ご相談者のお父様がお亡くなりになりましが、ご相談者様は、ご実家から離れて暮らされており、どのような遺産があるかの詳細は分からず、ご実家に住まわれていたご兄弟がお父様の財産を費消しているのでないかとの疑念があり、またお父様の実質的に経営していた会社の株式等をどのように扱うかとのことについてご相談がありました。

相談後

まず、相手方(ご兄弟とお母様)に対して全財産の開示を請求し、開示を受けました。そのうえで、ご相談者様が疑念を持たれている点について率直に伝えて、話し合い、一つ一つの疑念を解消していきました。

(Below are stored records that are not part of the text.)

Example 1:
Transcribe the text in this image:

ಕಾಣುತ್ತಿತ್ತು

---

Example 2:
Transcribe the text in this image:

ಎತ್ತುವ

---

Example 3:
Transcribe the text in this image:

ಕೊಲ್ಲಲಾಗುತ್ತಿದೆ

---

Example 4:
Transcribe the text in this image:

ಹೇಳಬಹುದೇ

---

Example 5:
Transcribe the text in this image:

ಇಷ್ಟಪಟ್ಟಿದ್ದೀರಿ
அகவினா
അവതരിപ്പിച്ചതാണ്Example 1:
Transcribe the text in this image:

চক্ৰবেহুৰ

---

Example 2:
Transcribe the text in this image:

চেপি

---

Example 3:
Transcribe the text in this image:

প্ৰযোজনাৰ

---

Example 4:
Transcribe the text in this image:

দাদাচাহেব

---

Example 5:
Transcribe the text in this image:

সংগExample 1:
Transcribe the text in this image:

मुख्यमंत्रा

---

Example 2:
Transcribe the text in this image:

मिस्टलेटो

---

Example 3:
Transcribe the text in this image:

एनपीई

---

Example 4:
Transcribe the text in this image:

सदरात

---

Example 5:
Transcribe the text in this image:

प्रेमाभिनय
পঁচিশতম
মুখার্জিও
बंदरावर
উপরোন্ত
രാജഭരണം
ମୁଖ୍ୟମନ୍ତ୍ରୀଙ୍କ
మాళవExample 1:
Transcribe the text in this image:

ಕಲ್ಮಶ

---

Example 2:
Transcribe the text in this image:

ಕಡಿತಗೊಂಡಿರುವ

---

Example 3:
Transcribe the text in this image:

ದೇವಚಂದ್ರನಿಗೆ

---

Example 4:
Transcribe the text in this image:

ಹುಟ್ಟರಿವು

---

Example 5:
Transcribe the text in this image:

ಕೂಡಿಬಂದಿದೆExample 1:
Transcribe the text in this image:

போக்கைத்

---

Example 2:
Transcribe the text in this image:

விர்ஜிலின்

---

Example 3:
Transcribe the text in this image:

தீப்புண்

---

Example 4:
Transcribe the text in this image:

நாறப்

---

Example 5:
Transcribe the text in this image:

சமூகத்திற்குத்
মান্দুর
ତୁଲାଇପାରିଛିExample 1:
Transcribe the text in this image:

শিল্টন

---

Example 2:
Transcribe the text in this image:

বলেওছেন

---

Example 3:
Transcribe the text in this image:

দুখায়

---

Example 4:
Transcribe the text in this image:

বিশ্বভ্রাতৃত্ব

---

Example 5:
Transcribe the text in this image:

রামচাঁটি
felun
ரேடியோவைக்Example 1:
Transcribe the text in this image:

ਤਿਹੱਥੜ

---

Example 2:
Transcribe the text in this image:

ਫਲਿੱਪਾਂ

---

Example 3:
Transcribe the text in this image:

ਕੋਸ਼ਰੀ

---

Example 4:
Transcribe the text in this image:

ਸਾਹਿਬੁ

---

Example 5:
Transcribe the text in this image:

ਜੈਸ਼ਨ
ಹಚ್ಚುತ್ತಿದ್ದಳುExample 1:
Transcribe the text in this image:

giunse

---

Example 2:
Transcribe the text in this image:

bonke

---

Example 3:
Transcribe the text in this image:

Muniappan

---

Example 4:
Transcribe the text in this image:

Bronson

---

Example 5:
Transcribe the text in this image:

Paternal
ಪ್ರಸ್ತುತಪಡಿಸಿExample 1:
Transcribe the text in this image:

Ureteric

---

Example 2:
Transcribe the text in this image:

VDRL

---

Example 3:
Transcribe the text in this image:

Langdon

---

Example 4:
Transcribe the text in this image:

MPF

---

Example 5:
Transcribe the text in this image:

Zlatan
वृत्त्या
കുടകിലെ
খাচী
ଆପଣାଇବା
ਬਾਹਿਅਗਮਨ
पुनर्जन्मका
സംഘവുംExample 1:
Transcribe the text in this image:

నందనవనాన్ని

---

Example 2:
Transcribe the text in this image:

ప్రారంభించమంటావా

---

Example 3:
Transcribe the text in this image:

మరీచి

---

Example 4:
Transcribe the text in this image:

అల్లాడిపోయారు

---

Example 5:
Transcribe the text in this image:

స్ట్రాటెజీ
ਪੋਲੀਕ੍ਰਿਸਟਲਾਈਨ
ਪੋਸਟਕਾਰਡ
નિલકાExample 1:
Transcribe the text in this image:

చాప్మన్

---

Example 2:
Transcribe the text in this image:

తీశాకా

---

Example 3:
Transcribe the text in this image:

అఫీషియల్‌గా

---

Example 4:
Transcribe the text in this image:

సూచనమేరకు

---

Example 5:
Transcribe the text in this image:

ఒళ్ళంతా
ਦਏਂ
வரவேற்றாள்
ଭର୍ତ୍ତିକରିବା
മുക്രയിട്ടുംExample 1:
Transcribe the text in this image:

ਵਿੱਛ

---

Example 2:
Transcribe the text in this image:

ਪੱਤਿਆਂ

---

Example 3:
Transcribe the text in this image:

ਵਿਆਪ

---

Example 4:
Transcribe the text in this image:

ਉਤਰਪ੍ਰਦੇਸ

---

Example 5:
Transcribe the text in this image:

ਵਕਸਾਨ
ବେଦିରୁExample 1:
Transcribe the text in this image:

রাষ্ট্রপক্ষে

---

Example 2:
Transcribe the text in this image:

遺産分割協議については、ご相談者様の方が不動産等をもらっても管理が大変なこと、また会社の株式等についても、会社の経営等には今後とも関わりを持つつもりはないことから、預金(現金)をメインにご相談者様に分割するという、ほぼ要望通りの案で遺産分割協議が成立しました。

 弁護士からのコメント

中山 和人弁護士

相続人である親族の間でも、被相続人の近くで長年面倒を見たりしてきた方とそうでない方の間で意思疎通が図るのが難しく、お互い相手方に疑念を持っている状態であることは少なくありません。今回もそのようなケースでしたが、相手方との話し合いを重ね、粘り強く交渉することによって、ご相談者様のご要望に近い形で無事解決することができました。